Just because your company has 10k employees doesn't mean they need 10k licenses for everything they buy. Often only 10 people in one department in one country need that one specific thing.


A 10K employee company will use a finite number SaaS services, they should absolutely be well equipped for their financial staff to 'pay' for stuff, including software, using a variety of means, including credit cards, it's what they do all day, this is not a new concept and neither is the scale of it.

They buy toilet paper, cleaning fluids, pens, envelopes that way.

A team of '10' needs 10 licences, they have their rep. from the finance do that, if it's over $X amount it needs approvals etc. etc. it's not rocket science, just like the special chairs, the screen for the window, the special hard drive.


They buy toilet paper, cleaning fluids, pens, envelopes that way.

I can assure you they do not (at least not in any company I have worked). They have pre-approved suppliers for all those things that are well integrated into our invoicing system. Adding a new supplier to that list is a major process.

If I need a new one off hard drive I can either either ask IT to order it from the one approved computer component company or I buy it out of pocket and go through the reimbursement process.


Yes, of course many things are purchased through contracts.

And many things are not.

Every company buys stuff from Staples/Costco/Wallmart, one-off parts and supplies.

The article mentioned having a 3rd party for the billing, indicating probably some kind of larger purchase, it's odd. Commercial Banking usually provide Amex/Visa linked accounts with limits, for a variety of things, it's not a new idea.


> Every company buys stuff from Staples/Costco/Wallmart, one-off parts and supplies.

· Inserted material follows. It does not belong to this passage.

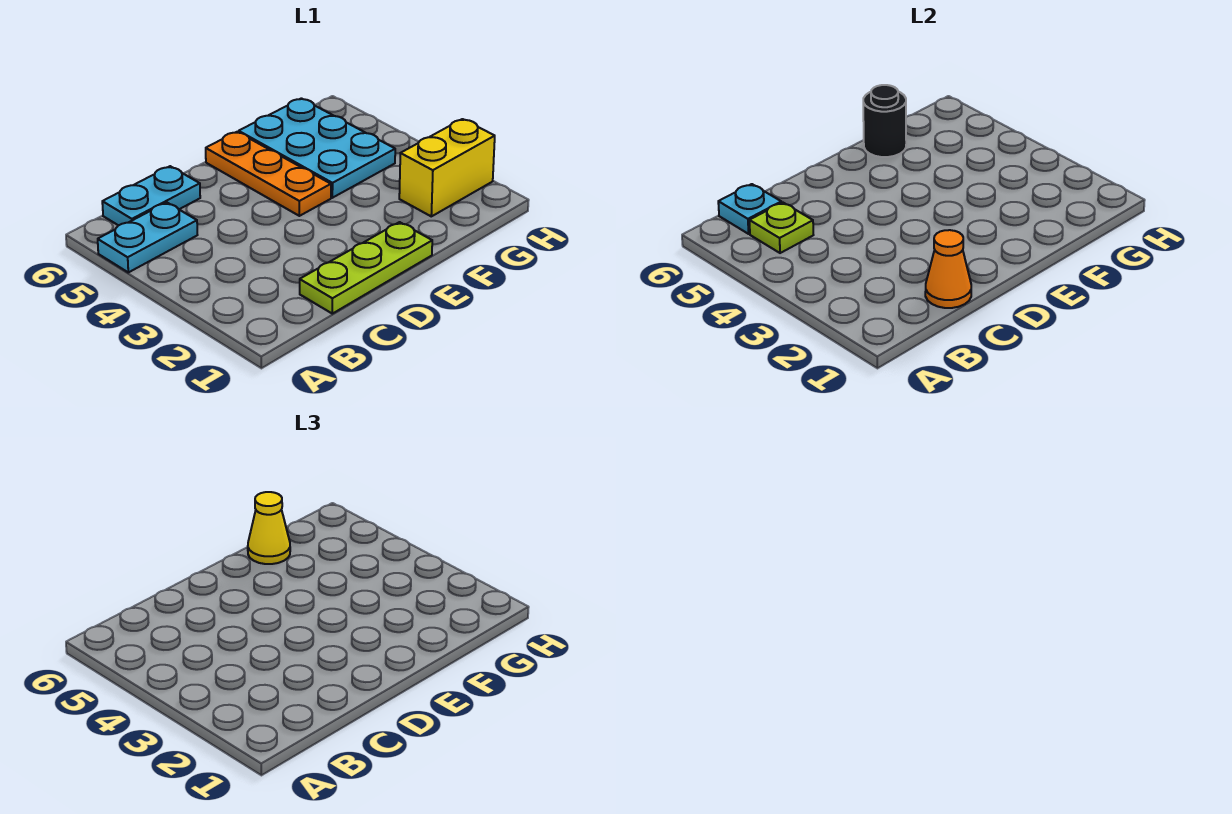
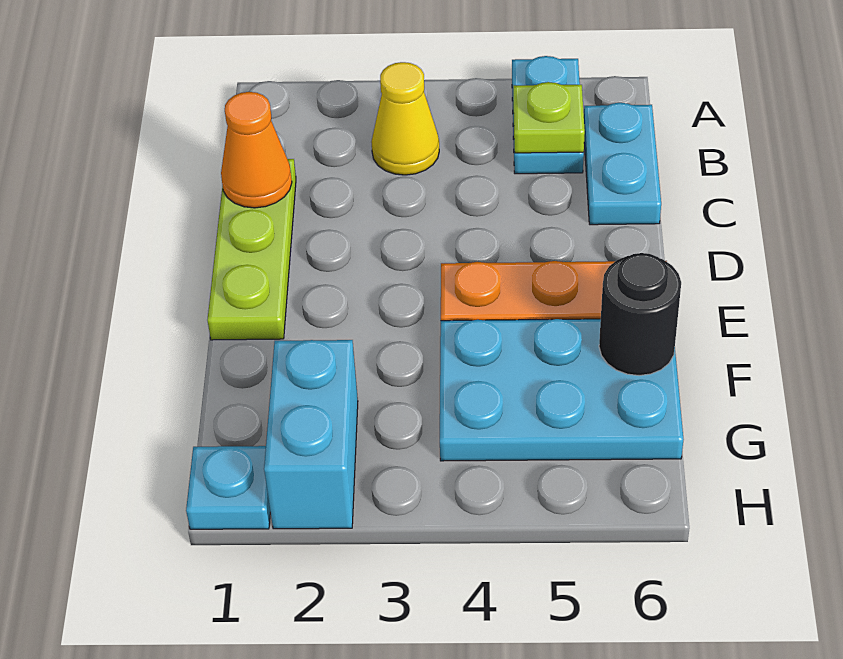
cyan 1x1 plate [718,184,781,234] -> cyan 1x1 plate moved to [186,446,270,529]
yellow 1x1 cone [248,492,290,564] -> yellow 1x1 cone moved to [371,62,439,175]
yellow 1x2 brick [399,119,495,216] -> cyan 1x2 brick [264,340,358,529]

They have vendor relationships with them. The amount of stuff they're putting on the credit card is a rounding error.


Indeed. The team should pick the right tools for them.


That's a 2 year process to get 10K site licenses, possibly to the point where the CFO gets involved. Have fun with that.


Extra credit for

- team accounts

- budgets and rules for new software

- password management with security audits and MFA enforcement

- automated purchasing during employee onboarding

- hardware and other purchase management like laptops and mobile device management


Isn't that just what https://www.appdirect.com/ offers?


https://www.appxite.com/ is one company doing exactly this


That’s a brilliant observation. Something we came across as well and we ended up starting Spendflo.com to solve it :)


I should be able to license any Saas tool without talking to a sales rep or doing some kind of "scoping" call.


This is a technique many companies employ when the product is inferior, they do not want the competition to evaluate their products/offerings without signing contracts.


It's even more lopsided. AWS is a short term lending institution, it isn't pay up front.


> Atlassian because they don’t take POs

To me that sounds like Atlassian is leaving a lot of money on the table


>lot of money

I believe lot of money is a relative term.


Fuck no, get your company to not be dumbasses.


doesn't Salesforce already has something like this ? Heroku addons ?


There's limited examples. What I'm saying is this model needs to be much more widely used so it's easier for SaaS companies to access big, slow companies.


Sounds like he's asking for a new PaaS (Procurement as a Service).


What is a PO?


Purchase Order, sort of a 'reverse invoice' used by large companies to manage purchasing from suppliers.